Etimologicamente, resistência é: estar – isto é, tomar uma posição – de forma reiterada. Entrar no mundo – estar – parece então ser a inevitabilidade da resistência: um (re)existir. E, contudo, dando razão a Heraclito, parecemos ter esquecido o que nos é mais familiar e intrínseco: esse processo agonista (de luta, que é também agonia) de afirmação de vida, a fazer-se contra a estase da morte.
Declarado o fim das grandes narrativas na pós-modernidade, parece haver hoje uma espécie de vergonha em usar palavras como “resistência” ou “resistir”. Em Portugal, adicionando-se razões que se prendem com a sua história recente, estas palavras parecem ter-se tornado até ridículas e alvo de troça: como se o 25 de Abril tivesse esgotado toda a necessidade de resistência e só uma certa esquerda antiquada pudesse ainda usar termos tão obsoletos e fora de moda. Este discurso, tornado dominante através das instituições reguladoras (dos média à escola), parece assim levar-nos ao impedimento de (re)existir – é esse o fundamento da tão proclamada inexistência de alternativas para a crise em que nos encontramos. Mas a aceitação deste discurso, poderemos concluir, significa a aceitação da nossa própria in(re)existência. Contra esta linguagem e pela (re)existência do humano, há pois que procurar uma linguagem emancipatória: um esforço poético (do fazer na/da palavra) a incluir uma dimensão profundamente arcaica que, ainda que invisibilizada por um certo sentido de moderno, sobreviveu na resistência da nossa própria humanidade, na permanência reiterada de “estar” – de “tomar posição” na existência.
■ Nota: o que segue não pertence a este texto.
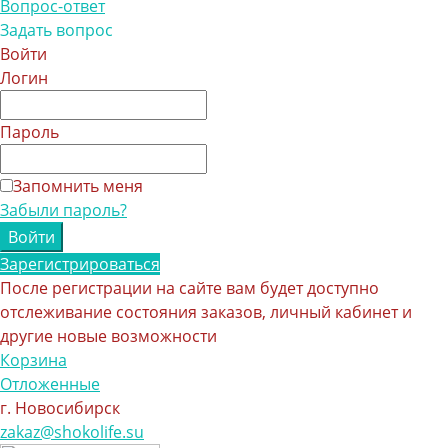
Вопрос-ответ
Задать вопрос
Войти
Логин
Пароль
Запомнить меня
Забыли пароль?
Зарегистрироваться
После регистрации на сайте вам будет доступно
отслеживание состояния заказов, личный кабинет и
другие новые возможности
Корзина
Отложенные
г. Новосибирск
zakaz@shokolife.su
A impossibilidade da alternativa revela-se então como alternativa impossível. Há pois que reatualizar esse arcaico, isto é, ressignificar: reativar o potencial criativo de cada cidadã/o e manter o processo e o movimento da vida. Mesmo sem grandes narrativas, esta consciência do humano permanece – ainda que apenas à pequena escala.
É nessa pequena grande escala que urge trabalhar, sobretudo nestes momentos de crise e de agressão a direitos estabelecidos: resistindo/existindo – em ato (agindo). Só nesse agonismo – que, dizia Olson, leva cada cidadã/o ao imediato, de uma perceção a outra – se faz vivo o processo de participação na expansão do humano. Aí resiste a possibilidade da escolha individual e/ou da (re)invenção de uma linguagem emancipatória: a abertura a novas representações do mundo.